Pohnpei has no beaches, but the mangrove, in my opinion, is far
more interesting. However, when I am struck down by food poisoning
for the second time in a month, both times the day I am due to go
out in the jeep to administer my “western medicine” and spread my
western ideas, I do start to wonder if I have stirred up some
ancient spectre and need some mangrove medicine of my own......
Stigma
The next week, we manage to get together with
our first patient’s family – her mother and aunt, sister and
daughter. We can’t seem to track down her husband. We ask
about the ghosts and the local healer, but the family say they
don’t want to see a local healer anymore and are happy for her to
take our medication, even though they don’t seem to think it’ll do
much good. It’s hard to get information from them about what they
think is wrong. They have a private conversation with one of the
Pohnpei trainees in the local language. Back in the jeep he tells
me that they asked him not to translate for me, but he does, anyway
– apparently, they believe the problem is she is too lazy and the
best thing would be “to beat the evil out of her”. Oh boy!
Back at base, I switch my training session
plan to a session on tackling stigma and psycho-education, and try
to book another visit with the family as soon as we can. Time is
going very swiftly, and we’re now moving on to “training the
trainers” work, in order to try to capacity build.
Lock up
The trainees have some great ideas: the
trainee from Chuuk is keen to teach her colleagues in maternal
health about post-natal mental illness which they say is relatively
unheard of here. It’s handy that everyone on island is related to
everyone else – one of the Pohnpei trainees is the brother of the
chief of police, so we should be able to organise a training
session for the local force fairly easily. The police are depended
on here for assistance when someone is very disturbed and needs a
place of safety, and they seem to do a pretty good job with the
limited resources and expertise they have. The policemen I have met
seem empathic and concerned about the inappropriateness of jail for
mentally ill clients.
In other parts of the FSM I am told it isn’t
so good – in Chuuk, for example, the mentally ill are held in cells
with criminals, who beat them and abuse them. There is very little
legislation here for the mentally ill – if they are deemed unsafe
to stay at home, jail is the only other option; the mental health
team need to file a request with the court for a “commitment order”
within 24 hours of incarceration, and the court then commit the
patient to jail for a maximum of thirty days.
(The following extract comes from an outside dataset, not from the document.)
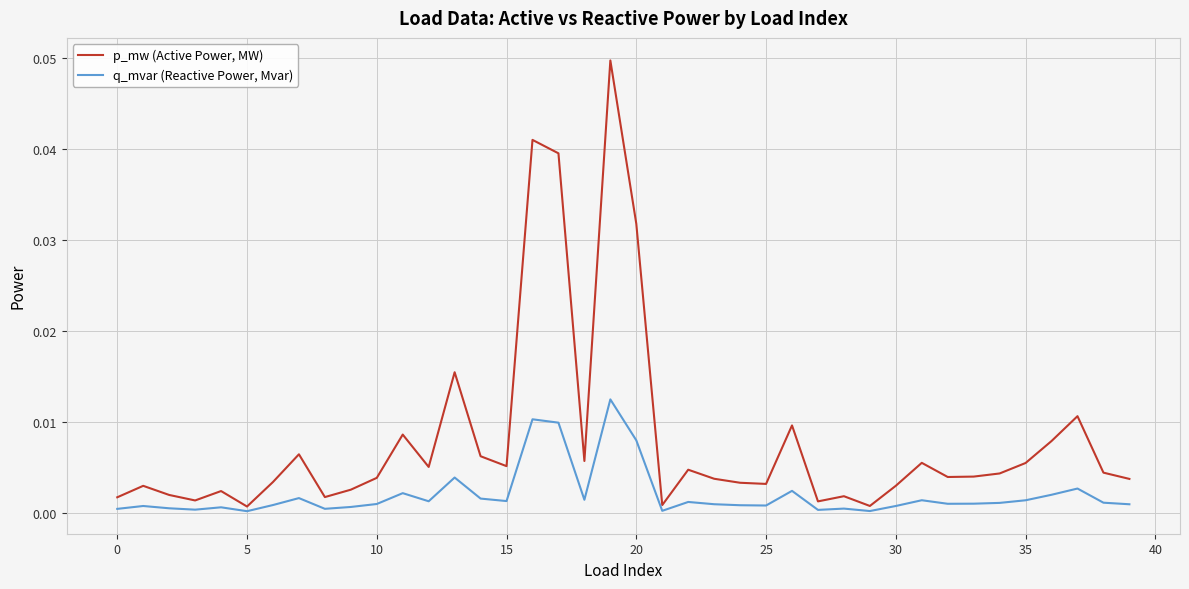

Rank the series by their maximum value, from lowest to highest.

q_mvar (Reactive Power, Mvar), p_mw (Active Power, MW)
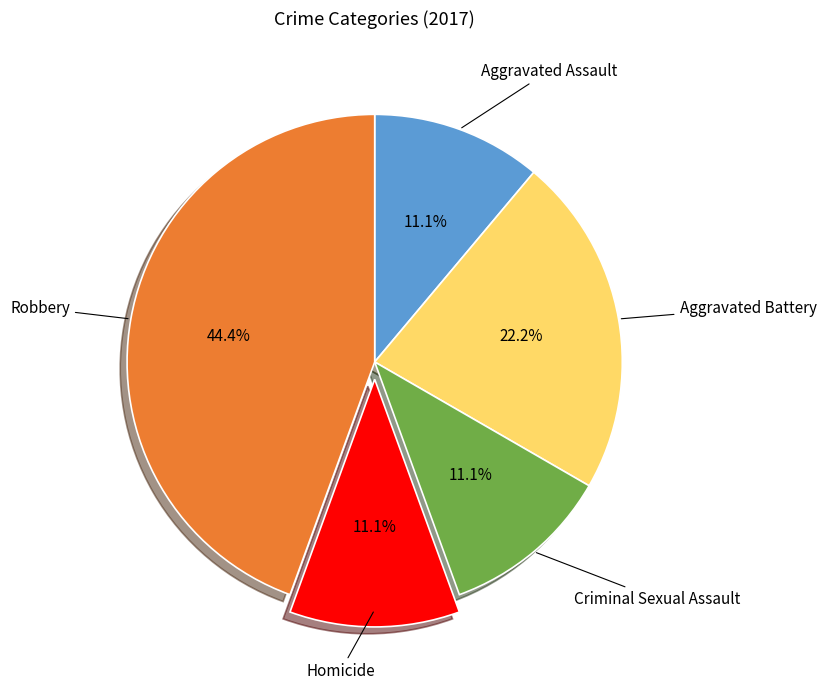

Is there any slice that represents more than half of the pie?

No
If the patient stabilises before then, the
mental health team request release. If the patient is felt to need
longer, the mental health team request longer detention. But
families play a pivotal role in whether patients are allowed to go
home – if the families insist they remain in jail, in jail they
remain, because there is nowhere else for them to go other than
home. Patients don’t have rights to lawyers or appeals or
tribunals, and although the mental health team try hard to ensure
nobody remains in jail for longer than necessary, they are
dependent on families working with them and not obstructing
release. There are no community facilities at all here, no hostels
or supported living. It’s either with family, or on your own, and
not many people at all can afford to live on their own or the
severity of their illness means it wouldn’t be safe. The mentally
ill are not entitled to benefits and there are no social services
as exist back home in the UK.
Tomorrow is our Christmas party, storms
permitting. We’re having it at the marine park, where the giant
turtles live. More news to follow soon.